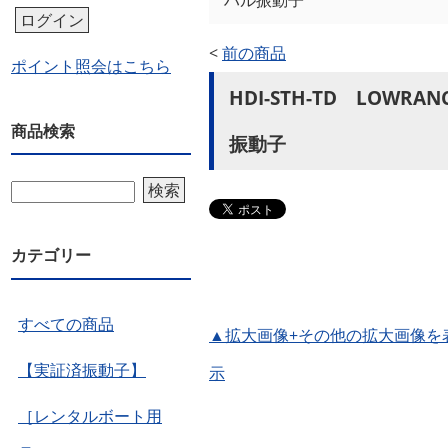
ハル振動子
ログイン
<
前の商品
ポイント照会はこちら
HDI-STH-TD LOW
商品検索
振動子
検索
カテゴリー
すべての商品
▲拡大画像+その他の拡大画像を
【実証済振動子】
示
［レンタルボート用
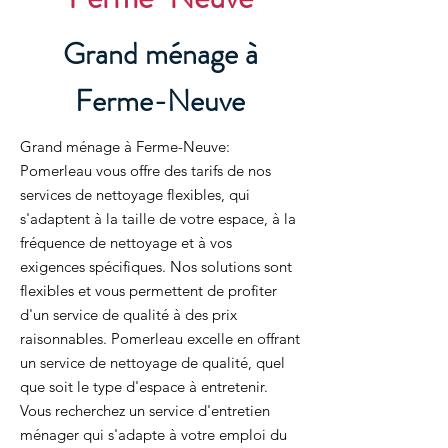
Grand ménage à
Ferme-Neuve
Grand ménage à Ferme-Neuve:
Pomerleau vous offre des tarifs de nos
services de nettoyage flexibles, qui
s'adaptent à la taille de votre espace, à la
fréquence de nettoyage et à vos
exigences spécifiques. Nos solutions sont
flexibles et vous permettent de profiter
d'un service de qualité à des prix
raisonnables. Pomerleau excelle en offrant
un service de nettoyage de qualité, quel
que soit le type d'espace à entretenir.
Vous recherchez un service d'entretien
ménager qui s'adapte à votre emploi du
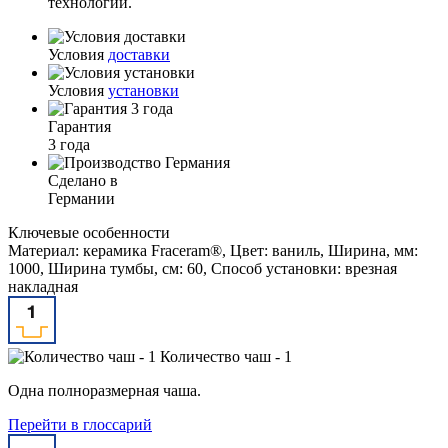
технологии.
Условия
доставки
Условия
установки
Гарантия
3 года
Сделано в
Германии
Ключевые особенности
Материал: керамика Fraceram®, Цвет: ваниль, Ширина, мм:
1000, Ширина тумбы, см: 60, Способ установки: врезная
накладная
Количество чаш - 1
Одна полноразмерная чаша.
Перейти в глоссарий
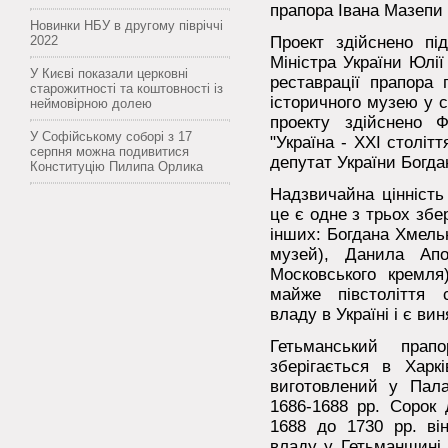
прапора Івана Мазепи у
Новинки НБУ в другому півріччі
2022
Проект здійснено пі
Міністра України Юлії
У Києві показали церковні
реставрації прапора 
старожитності та коштовності із
історичного музею у с
неймовірною долею
проекту здійснено Ф
У Софійському соборі з 17
"Україна - ХХІ століт
серпня можна подивитися
депутат України Богда
Конституцію Пилипа Орлика
Надзвичайна цінність
це є одне з трьох зб
інших: Богдана Хмель
музей), Данила Апо
Московського кремля
майже півстоліття 
владу в Україні і є вин
Гетьманський пра
зберігається в Харк
виготовлений у Пала
1686-1688 рр. Сорок 
1688 до 1730 рр. в
владу у Гетьманщині 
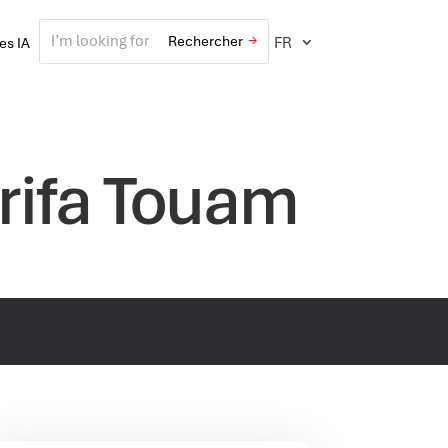
FR
ves IA
erifa Touam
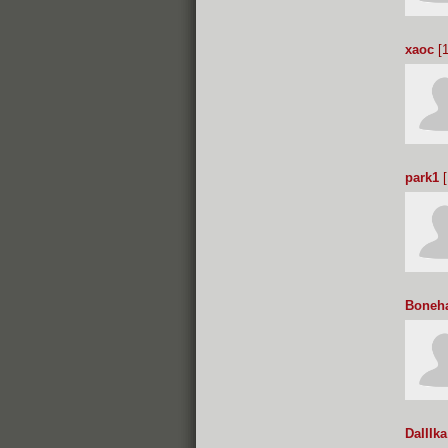
xaoc
[1
park1
[
Boneha
DaIIIka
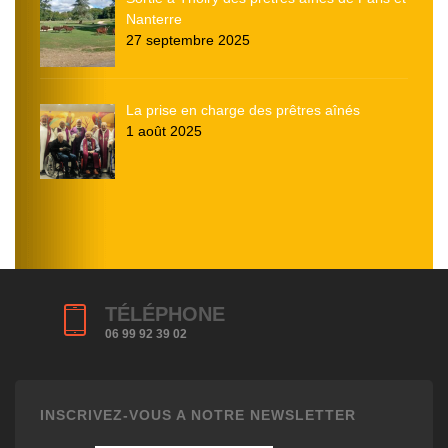
Nanterre
27 septembre 2025
La prise en charge des prêtres aînés
1 août 2025
TÉLÉPHONE
06 99 92 39 02
INSCRIVEZ-VOUS A NOTRE NEWSLETTER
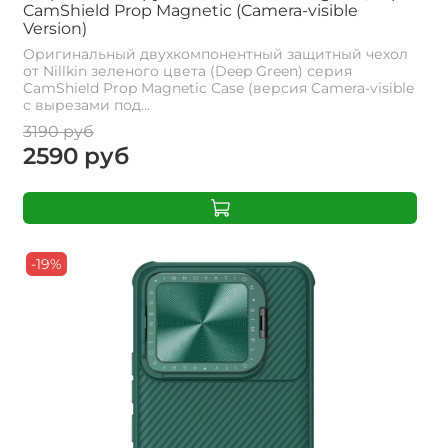
CamShield Prop Magnetic (Camera-visible
Version)
Оригинальный двухкомпонентный защитный чехол
от Nillkin зеленого цвета (Deep Green) серия
CamShield Prop Magnetic Case (версия Camera-visible
с вырезами под...
3190 руб
2590 руб
-19%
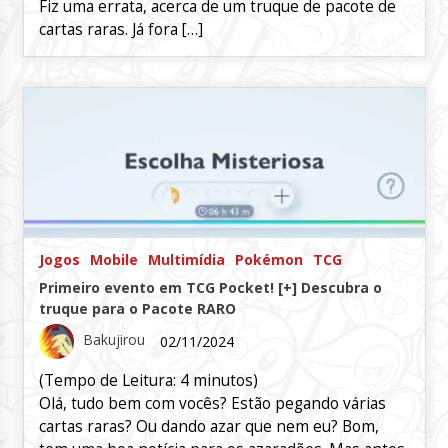
Fiz uma errata, acerca de um truque de pacote de
cartas raras. Já fora […]
Jogos
Mobile
Multimídia
Pokémon
TCG
Primeiro evento em TCG Pocket! [+] Descubra o
truque para o Pacote RARO
Bakujirou
02/11/2024
(Tempo de Leitura:
4
minutos)
Olá, tudo bem com vocês? Estão pegando várias
cartas raras? Ou dando azar que nem eu? Bom,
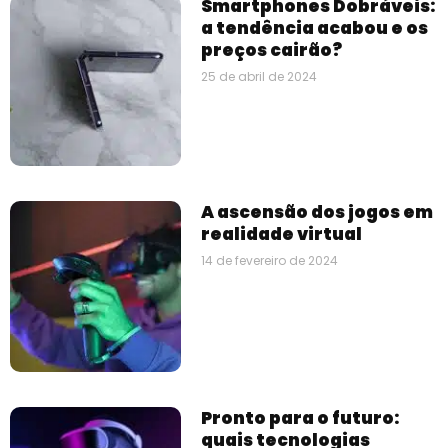
Smartphones Dobráveis:
a tendência acabou e os
preços cairão?
25 de abril de 2024
A ascensão dos jogos em
realidade virtual
14 de fevereiro de 2024
Pronto para o futuro:
quais tecnologias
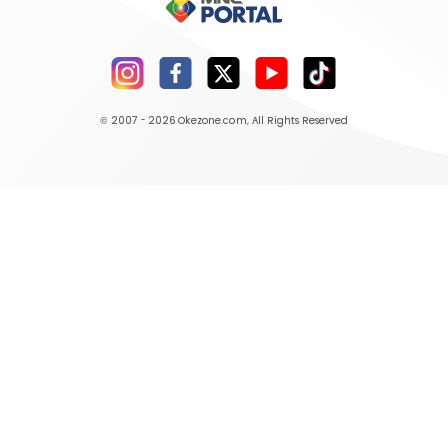
© 2007 - 2026
Okezone.com
, All Rights Reserved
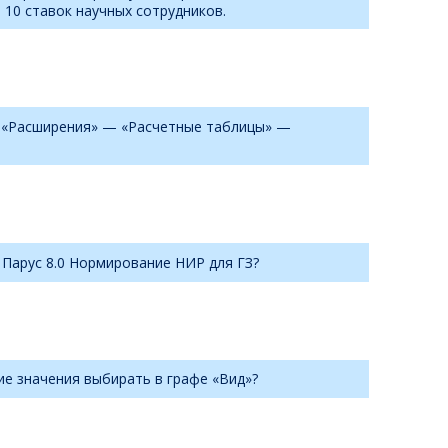
10 ставок научных сотрудников.
 — «Расширения» — «Расчетные таблицы» —
 Парус 8.0 Нормирование НИР для ГЗ?
ие значения выбирать в графе «Вид»?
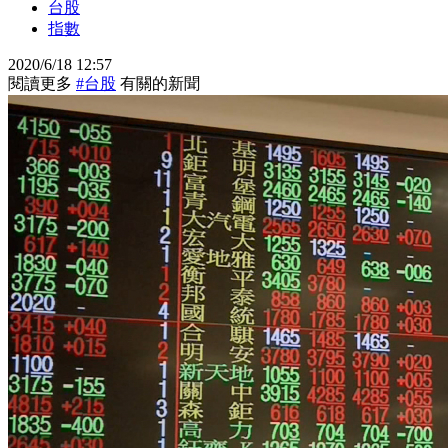
台股
指數
2020/6/18 12:57
閱讀更多
#台股
有關的新聞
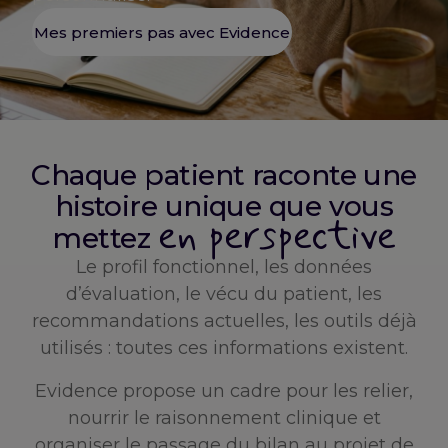
Mes premiers pas avec Evidence
Chaque patient raconte une
histoire unique que vous
en perspective
mettez
Le profil fonctionnel, les données
d’évaluation, le vécu du patient, les
recommandations actuelles, les outils déjà
utilisés : toutes ces informations existent.
Evidence propose un cadre pour les relier,
nourrir le raisonnement clinique et
organiser le passage du bilan au projet de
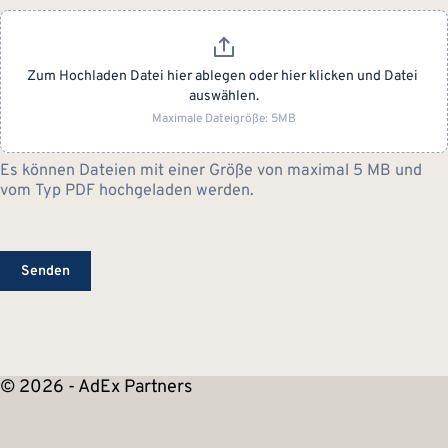
Zum Hochladen Datei hier ablegen oder hier klicken und Datei 
auswählen.
Maximale Dateigröße: 5MB
Es können Dateien mit einer Größe von maximal 5 MB und
vom Typ PDF hochgeladen werden.
Senden
© 2026 - AdEx Partners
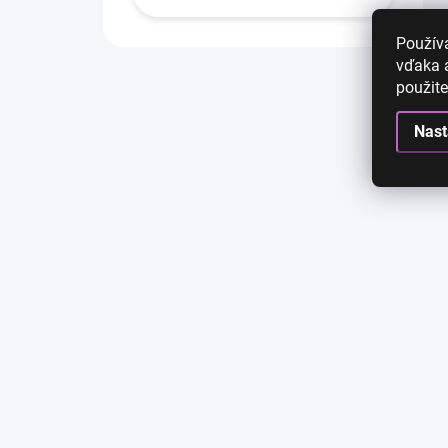
Použív
vďaka a
použite
Nast
AKCIA
AKCIA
============================================================
• DIRECTIONS
Look through the listing above. Pick out each line with "espace" and copy it.

• WRITTEN ANSWER
s'adaptent à la taille de votre espace, à la
que soit le type d'espace à entretenir.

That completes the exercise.